[[ Data listing open ]]
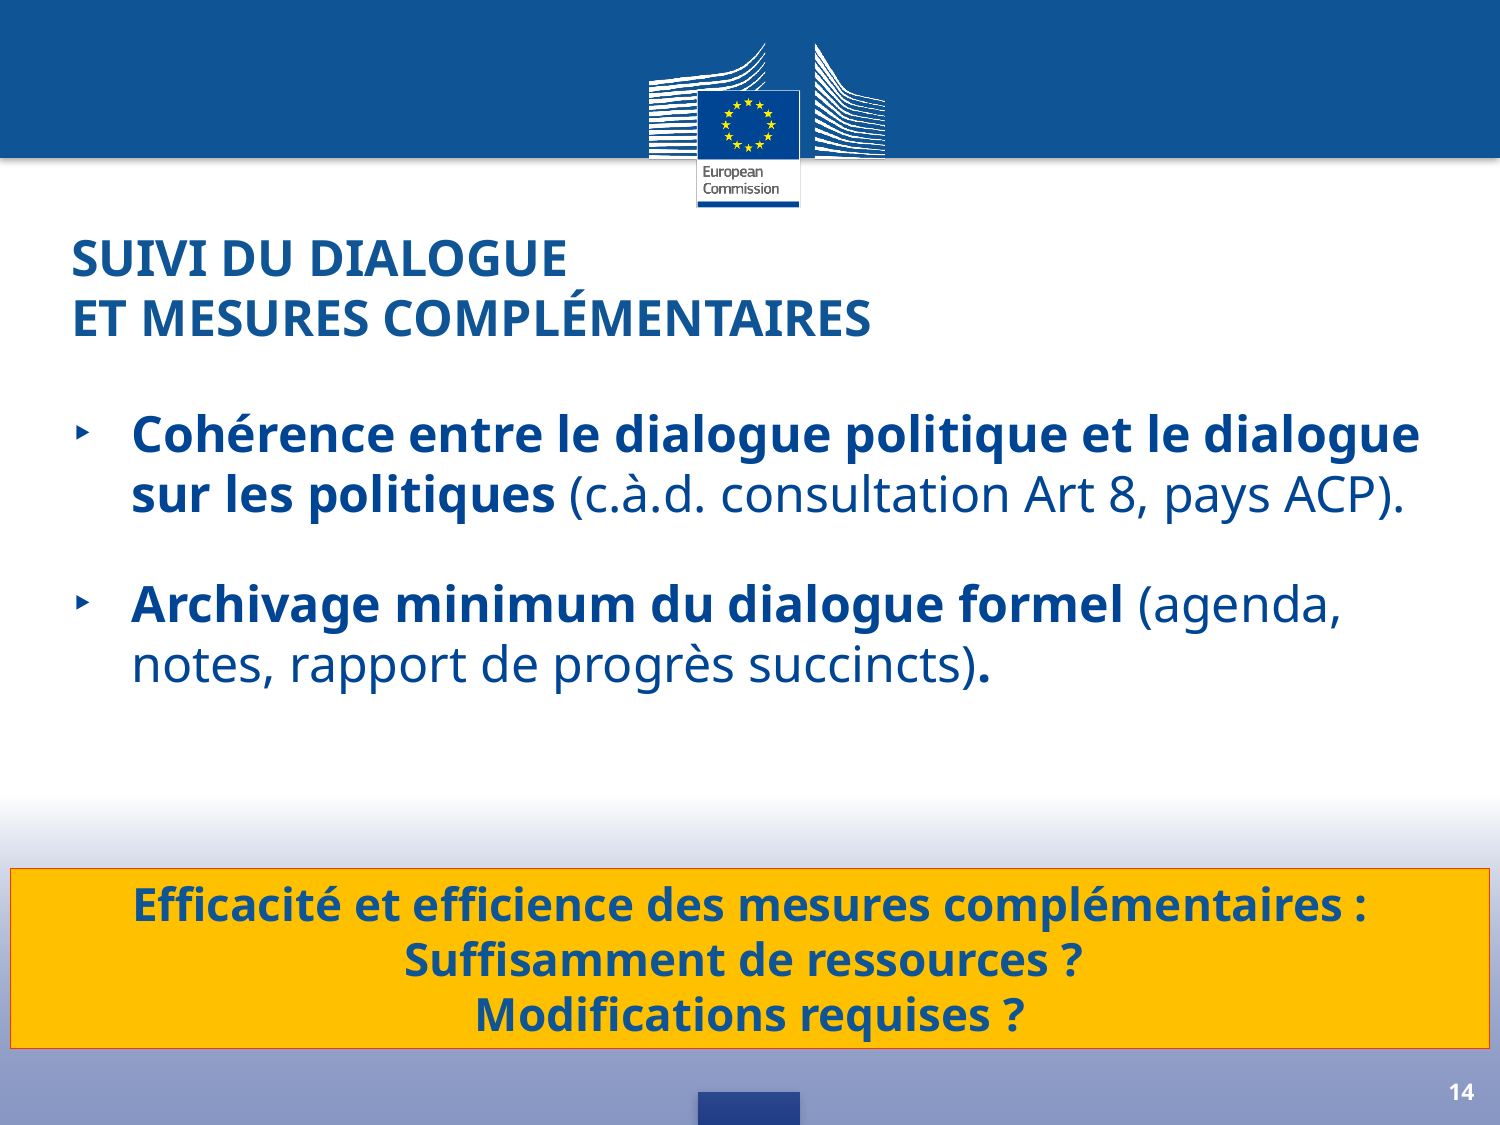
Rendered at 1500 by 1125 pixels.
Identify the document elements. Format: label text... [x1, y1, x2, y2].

picture [649, 42, 885, 208]
text_box [0, 796, 1500, 1125]
slide_number 14 [1139, 1070, 1490, 1125]
title Suivi du dialogue et mesures complémentaires [56, 223, 1444, 350]
text_box Efficacité et efficience des mesures complémentaires : Suffisamment de ressources ? Modifications requises ? [10, 868, 1490, 1049]
text_box Cohérence entre le dialogue politique et le dialogue sur les politiques (c.à.d. consultation Art 8, pays ACP). Archivage minimum du dialogue formel (agenda, notes, rapport de progrès succincts). [58, 394, 1446, 771]
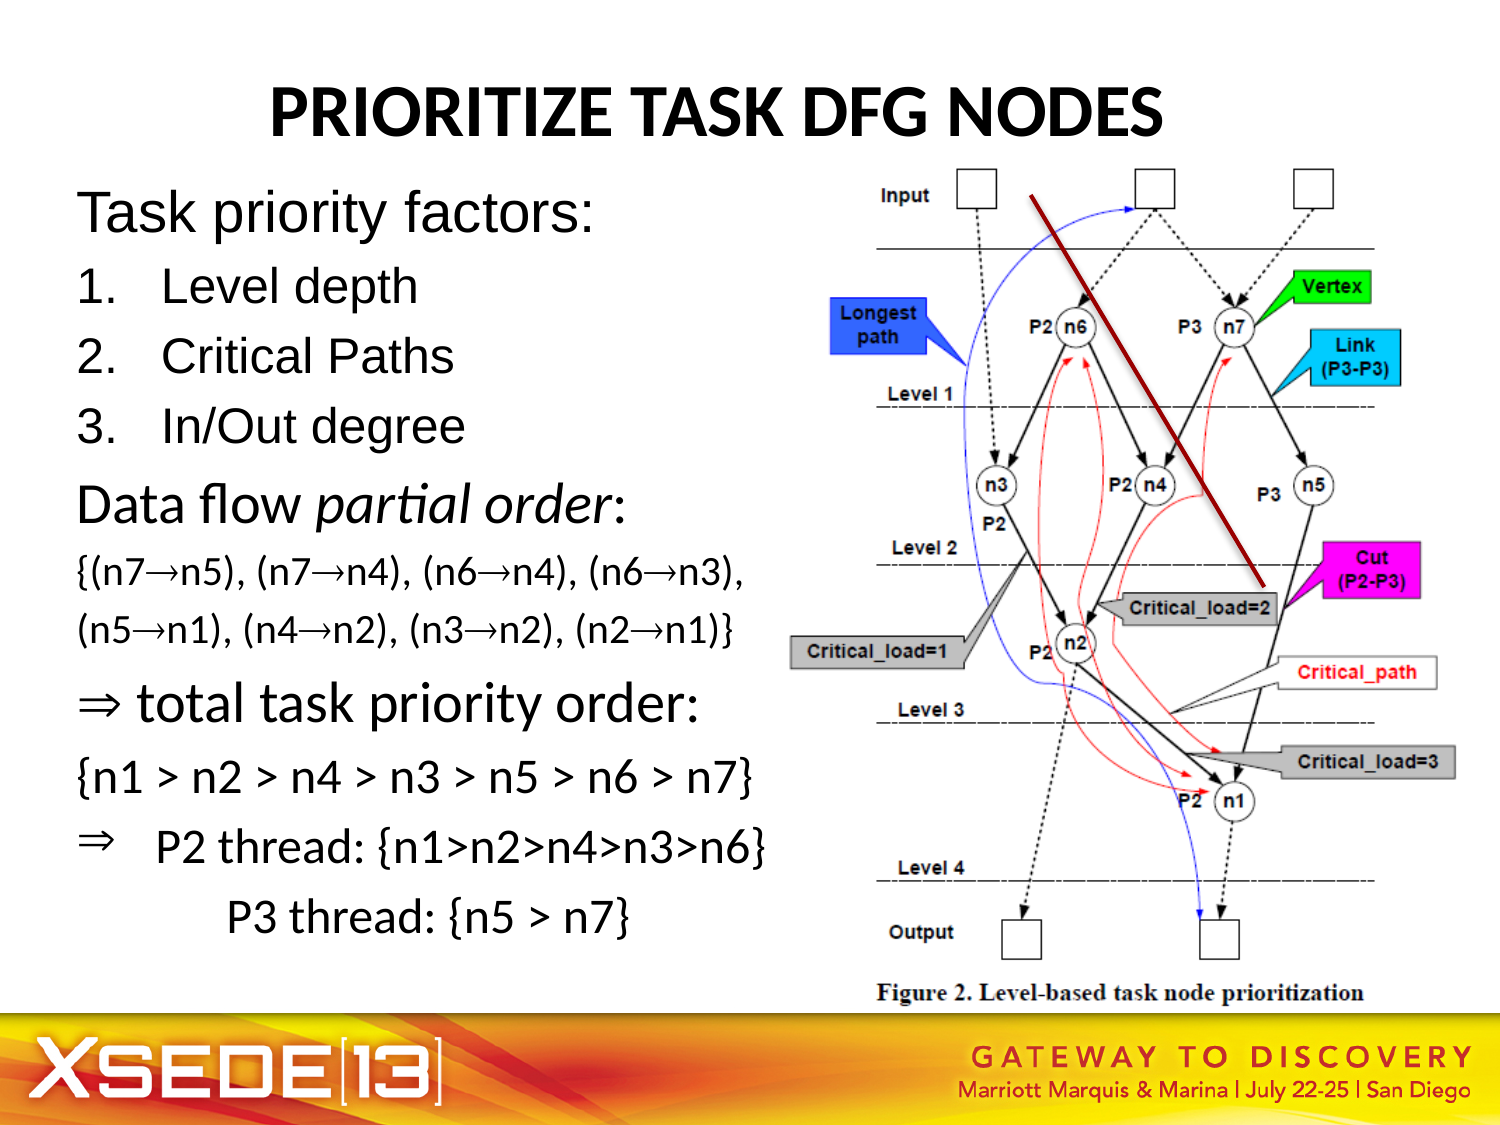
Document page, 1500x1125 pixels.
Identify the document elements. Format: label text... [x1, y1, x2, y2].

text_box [1030, 194, 1265, 588]
text_box PRIORITIZE TASK DFG NODES [61, 54, 1375, 166]
text_box Task priority factors: Level depth Critical Paths In/Out degree Data flow partial order: {(n7n5), (n7n4), (n6n4), (n6n3), (n5n1), (n4n2), (n3n2), (n2n1)}  total task priority order: {n1 > n2 > n4 > n3 > n5 > n6 > n7} P2 thread: {n1>n2>n4>n3>n6} P3 thread: {n5 > n7} [61, 166, 776, 952]
picture [0, 166, 1500, 1125]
[[ Data listing closed ]]
Your goal:
Word for word, set down every record, keeping the images out.

Answer for this exercise:
Rendered at 1500 by 1125 pixels.
Identify the document elements. Format: label text... [x1, y1, x2, y2].

picture [649, 42, 885, 208]
text_box [0, 796, 1500, 1125]
slide_number 14 [1139, 1070, 1490, 1125]
title Suivi du dialogue et mesures complémentaires [56, 223, 1444, 350]
text_box Efficacité et efficience des mesures complémentaires : Suffisamment de ressources ? Modifications requises ? [10, 868, 1490, 1049]
text_box Cohérence entre le dialogue politique et le dialogue sur les politiques (c.à.d. consultation Art 8, pays ACP). Archivage minimum du dialogue formel (agenda, notes, rapport de progrès succincts). [58, 394, 1446, 771]
Document page, 1500x1125 pixels.
Identify the document elements. Format: label text... [x1, y1, x2, y2].

text_box [1030, 194, 1265, 588]
text_box PRIORITIZE TASK DFG NODES [61, 54, 1375, 166]
text_box Task priority factors: Level depth Critical Paths In/Out degree Data flow partial order: {(n7n5), (n7n4), (n6n4), (n6n3), (n5n1), (n4n2), (n3n2), (n2n1)}  total task priority order: {n1 > n2 > n4 > n3 > n5 > n6 > n7} P2 thread: {n1>n2>n4>n3>n6} P3 thread: {n5 > n7} [61, 166, 776, 952]
picture [0, 166, 1500, 1125]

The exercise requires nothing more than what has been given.